Corus Entertainment has agreed to purchase Shaw Media, the programming arm of Canadian cable giant Shaw Communications, in a deal valued at $2.65 billion in cash and stock.
Shaw Media includes about 19 cable networks like HGTV Canada and Food Network Canada. As part of the deal, Shaw Communications will own about 40% of Corus. The deal is expected to close in the third quarter of fiscal 2016.
"This is a transformational acquisition that redefines Corus and Canada's media landscape," said Corus CEO Doug Murphy in a statement. "This game-changing transaction brings together a powerful portfolio of synergistic media assets that will solidify Corus' position as the market leader in the highly valued Women, Kids and Family segments. It will also advance our strategic priorities through investment in content creation for our own platforms, and for global markets."
Corus Entertainment was founded by Shaw Communications executive chair JR Shaw and spun off as a separate company in 1999. Shaw Communications intends to use most of the proceeds to fund its $1.6 billion acquisition of wireless carrier Wind Mobile.

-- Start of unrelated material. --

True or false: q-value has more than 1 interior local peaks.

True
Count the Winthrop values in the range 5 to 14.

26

The combined Corus/Shaw Media company will have 45 specialty channels, 39 radio stations, content studio Nelvana and 15 conventional broadcast TV stations.

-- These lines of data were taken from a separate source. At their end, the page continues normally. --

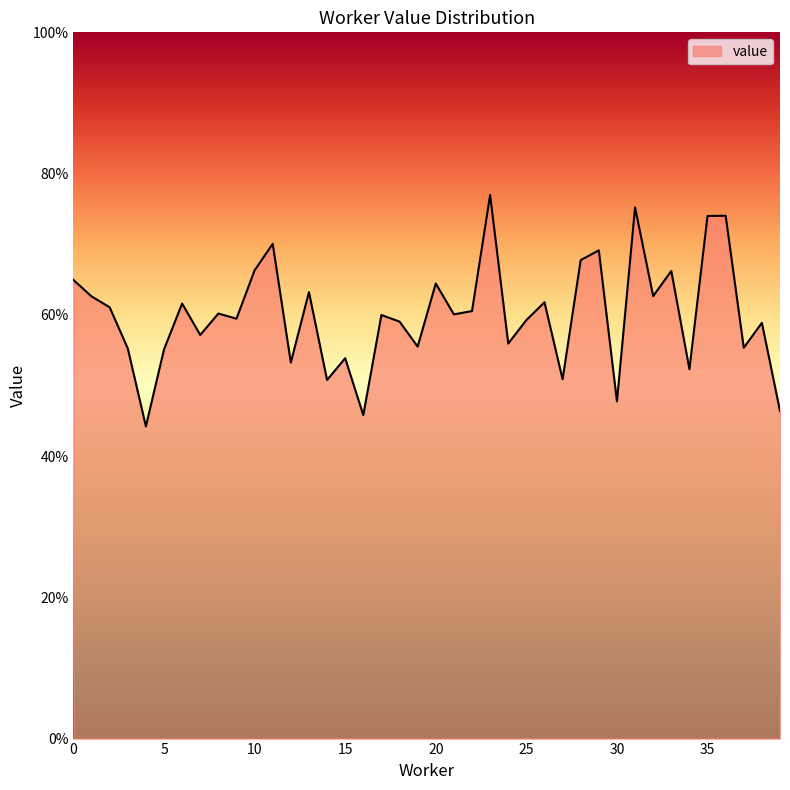

Reading left to right, list all the values displayed in this chart.

0.6	0.6	0.6	0.6	0.4	0.6	0.6	0.6	0.6	0.6	0.7	0.7	0.5	0.6	0.5	0.5	0.5	0.6	0.6	0.6	0.6	0.6	0.6	0.8	0.6	0.6	0.6	0.5	0.7	0.7	0.5	0.8	0.6	0.7	0.5	0.7	0.7	0.6	0.6	0.5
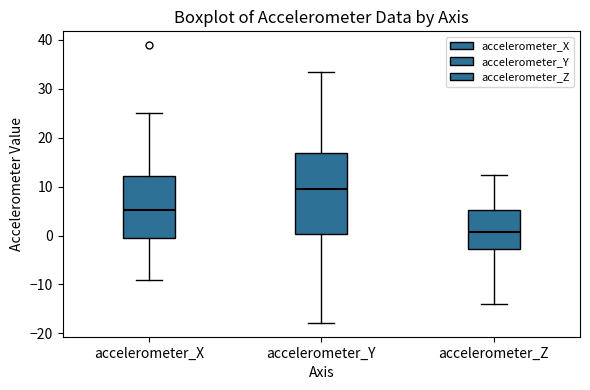

Reading left to right, read every box against the y-axis: the position of its median line, the range the box covers, and the ends of its whiskers. The values are not printed on the chart, so give them approximately, as read against the axis.

accelerometer_X: median 5, box 0 to 12, whiskers -9 to 25
accelerometer_Y: median 10, box 0 to 17, whiskers -18 to 33
accelerometer_Z: median 1, box -3 to 5, whiskers -14 to 12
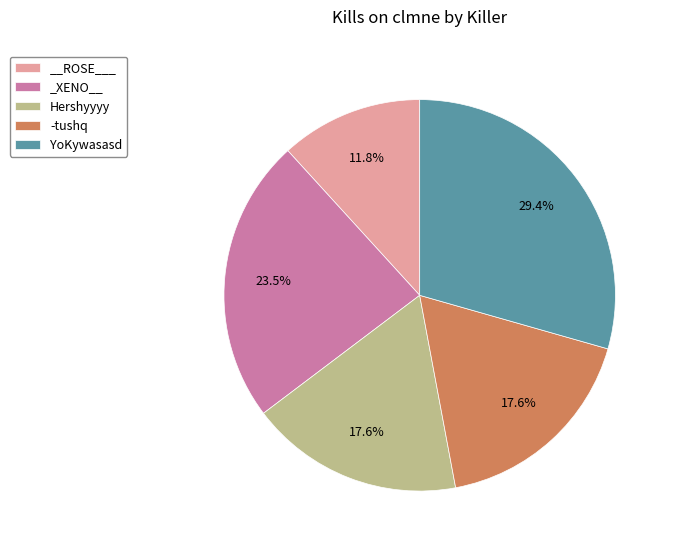

To the nearest percent, what is the average slice percentage?

20%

"We believe these two companies will form a winning combination. Their complementary mix of assets and strong management teams fit extremely well together," said Shaw Communications executive chair JR Shaw in a statement. "This transaction represents an exciting new chapter and allows us, as a family, to participate in what we see as a very successful future for Corus, one that will support a vibrant Canadian broadcast system."
Shaw Media's assets include the specialty channels Food Network Canada, HGTV Canada, DIY Network Canada, Slice, Lifetime, History Canada, H2, Showcase, National Geographic Canada, Nat Geo Wild Canada, Action, MovieTime, IFC Canada, Global News: BC1, BBC Canada, DejaView, Crime + Investigation, DTOUR and FYI. It also includes Global Television's national conventional service with stations in Vancouver, Okanagan, Edmonton, Calgary, Lethbridge, Saskatoon, Regina, Winnipeg, Toronto, Montreal, Halifax and Saint John.
The combined companies would have revenue of about $1.9 billion in revenue, and $619 million in adjusted cash flow. The transaction is expected to generate $40-$50 million of annual cost synergies to be realized within 24 months, in addition to significant revenue synergies.
This deal is subject to approval by the Canadian Radio-television Telecommunications Commission. In addition, Corus will hold a special meeting of shareholders to vote on the deal in March.
RBC Capital Markets acted as exclusive financial advisor and Osler, Hoskin and Harcourt LLP acted as legal counsel to Corus in connection with this transaction.